▶ _Aim of the task_
List each line of the data below that contains the word "family".

## Start

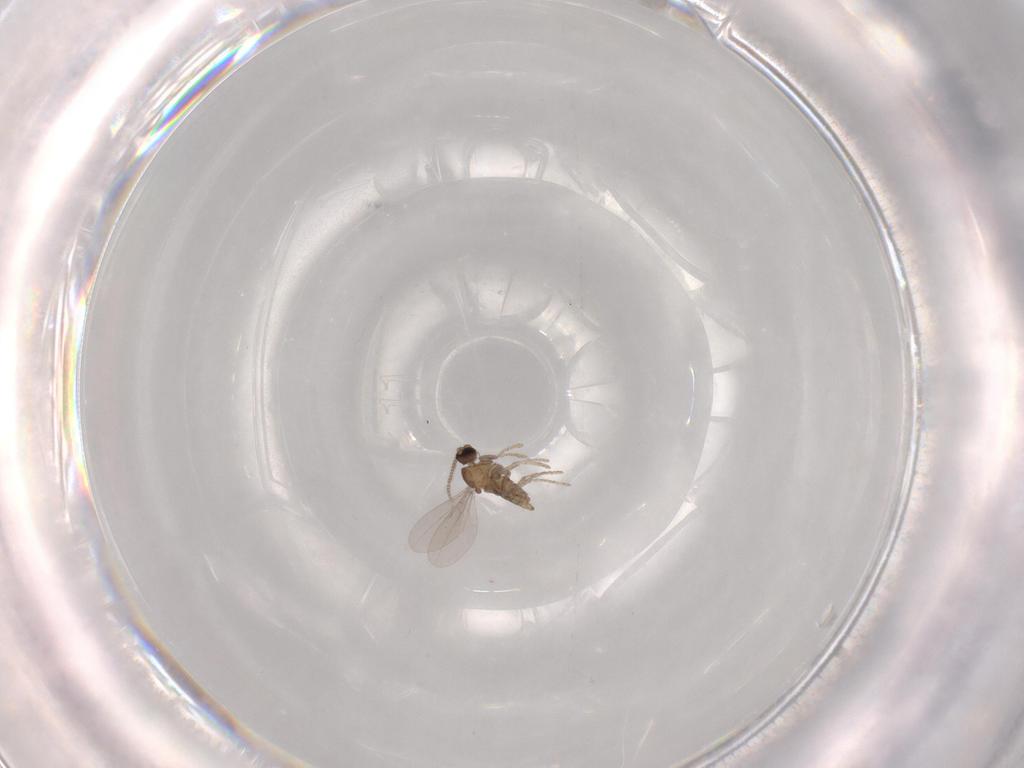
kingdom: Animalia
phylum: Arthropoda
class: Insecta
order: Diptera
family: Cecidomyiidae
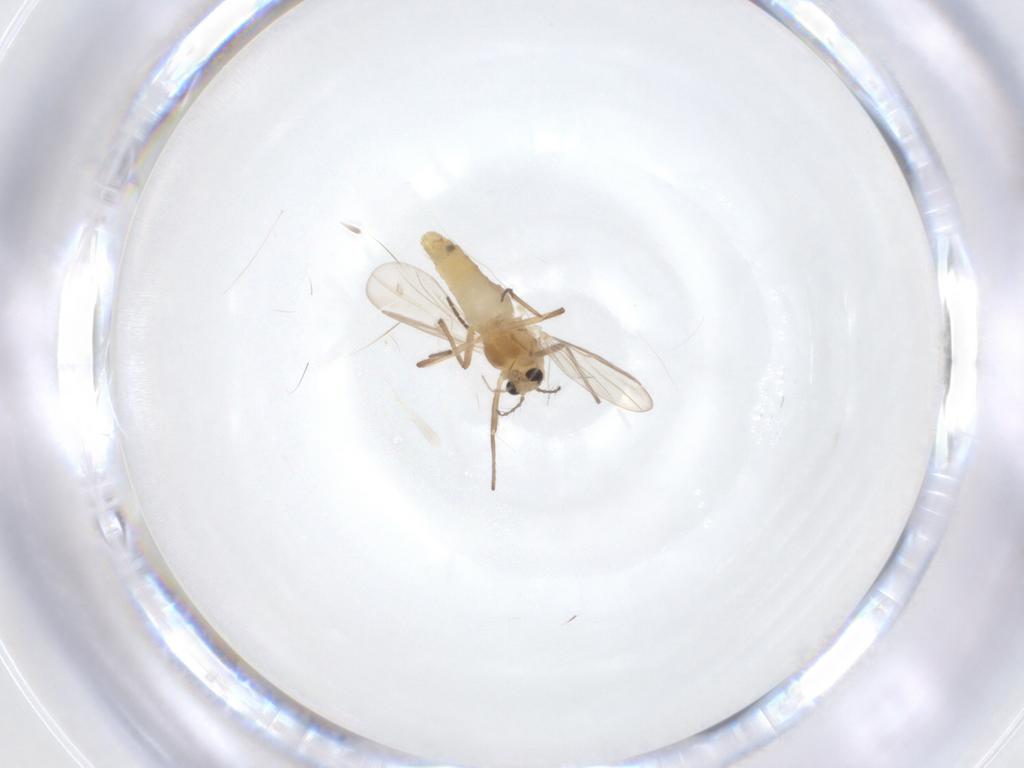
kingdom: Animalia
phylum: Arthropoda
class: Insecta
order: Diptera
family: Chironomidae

## End
## Start

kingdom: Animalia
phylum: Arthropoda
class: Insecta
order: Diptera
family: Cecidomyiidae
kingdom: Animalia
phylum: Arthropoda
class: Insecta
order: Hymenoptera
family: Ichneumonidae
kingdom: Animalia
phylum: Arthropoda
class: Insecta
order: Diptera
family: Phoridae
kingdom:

## End
## Start

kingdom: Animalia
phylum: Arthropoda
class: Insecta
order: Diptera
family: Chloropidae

## End

▶ _Final result_
family: Cecidomyiidae
family: Chironomidae
family: Cecidomyiidae
family: Ichneumonidae
family: Phoridae
family: Chloropidae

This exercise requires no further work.